Astronomy From Planet Earth

Date: 2007
Owner: ESO
Source Type: Videos


The Very Large Telescope (VLT), part of the European Southern Observatory (ESO), is one of the most recent high powered telescopes built in Chile by foreign astronomers. The VLT is actually four different 8.2 meter optical telescopes that work in tandem to collect massive amounts of light (collecting light is the basic goal of optical telescopes), and these telescopes alone can collect more light than every pre-1990 telescope in the world combined. This was a huge shift in perspective; in the 1960s, before Europe and the U.S. built large observatories in Chile, telescopes in the southern hemisphere gathered negligible amounts of light compared to those in the north.

Astronomers are attracted to Chile's Atacama Desert, considered by many to have the best conditions for observing the heavens of anywhere on earth (due to the lack of pollution, high altitude, and arid climate) and the U.S. and Europe both built state-of-the art observatories there. In 1963, the U.S. funded and staffed the Cerro Tololo Inter-American Observatory, which was soon followed by the Carnegie Institutes Cerro Las Campanas Observatory and the ESO's observatory at La Silla. The ESO began in 1962 as a conglomerate of 8 northern European nations interested in pooling their astronomic and economic resources in order to compete with U.S. astronomers in the southern hemisphere. Whereas U.S. observatories rented land from Chile, the ESO actually purchased the territory around its observatory at La Silla (this area is the largest diplomatic enclave in the world) and ensured that all of its European staff members enjoyed diplomat status and were exempt from taxation.

Until very recently, there was a significant amount of tension between many Chileans and the ESO's European staff. The ESO refused to recognize Chilean labor unions on its property and Chileans complained that La Silla's scientists had an overtly neo-colonial attitude towards Chile and simply wanted to extract knowledge from it while giving nothing in return. Indeed, while the U.S. owned observatories have given Chilean astronomers 10% of the total "glass time" to conduct research since they commenced operations, the ESO was reluctant to give Chilean's access to their equipment well into the 1990s.

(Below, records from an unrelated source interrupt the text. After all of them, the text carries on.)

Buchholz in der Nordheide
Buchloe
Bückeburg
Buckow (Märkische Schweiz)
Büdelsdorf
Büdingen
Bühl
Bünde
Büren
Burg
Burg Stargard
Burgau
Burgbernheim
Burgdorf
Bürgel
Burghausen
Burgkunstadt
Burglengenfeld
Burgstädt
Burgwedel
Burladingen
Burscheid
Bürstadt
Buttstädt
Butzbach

As you are watching this video (which the ESO made in 2007), pay attention to the aspects about the ESO, Chile, and astronomy in general that the video's producers chose to emphasize. Some questions to keep in mind include: how is "big science" being glorified? What is implied about the relationship between Chile and the ESO? How are scientists, technology, and outer space itself depicted?

Reference: McCray, W. Patrick. Giant Telescopes: Astronomical Ambition and the Promise of Technology. Cambridge: Harvard University Press, 2004.